**Stored data entries**
▼▼▼
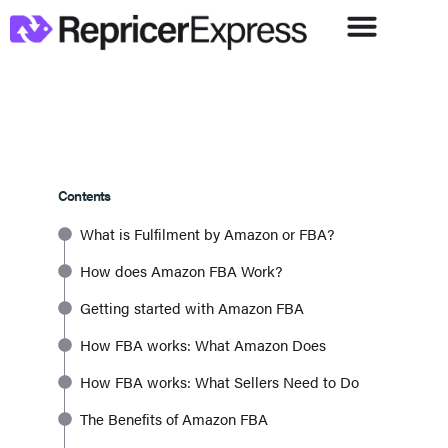
Contents
What is Fulfilment by Amazon or FBA?
How does Amazon FBA Work?
Getting started with Amazon FBA
How FBA works: What Amazon Does
How FBA works: What Sellers Need to Do
The Benefits of Amazon FBA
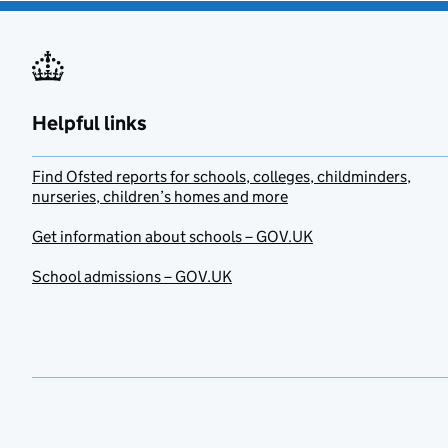
Helpful links
Find Ofsted reports for schools, colleges, childminders,
nurseries, children’s homes and more
Get information about schools – GOV.UK
School admissions – GOV.UK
▲▲▲
**Exercise aim**
Render every line of text from the rows above as a Markdown table with the columns Line and Text. Number the lines in order, skip blank lines, and leave out the pictures.

**Your solution**
| Line | Text |
|---|---|
| 1 | Contents |
| 2 | What is Fulfilment by Amazon or FBA? |
| 3 | How does Amazon FBA Work? |
| 4 | Getting started with Amazon FBA |
| 5 | How FBA works: What Amazon Does |
| 6 | How FBA works: What Sellers Need to Do |
| 7 | The Benefits of Amazon FBA |
| 8 | Helpful links |
| 9 | Find Ofsted reports for schools, colleges, childminders, |
| 10 | nurseries, children’s homes and more |
| 11 | Get information about schools – GOV.UK |
| 12 | School admissions – GOV.UK |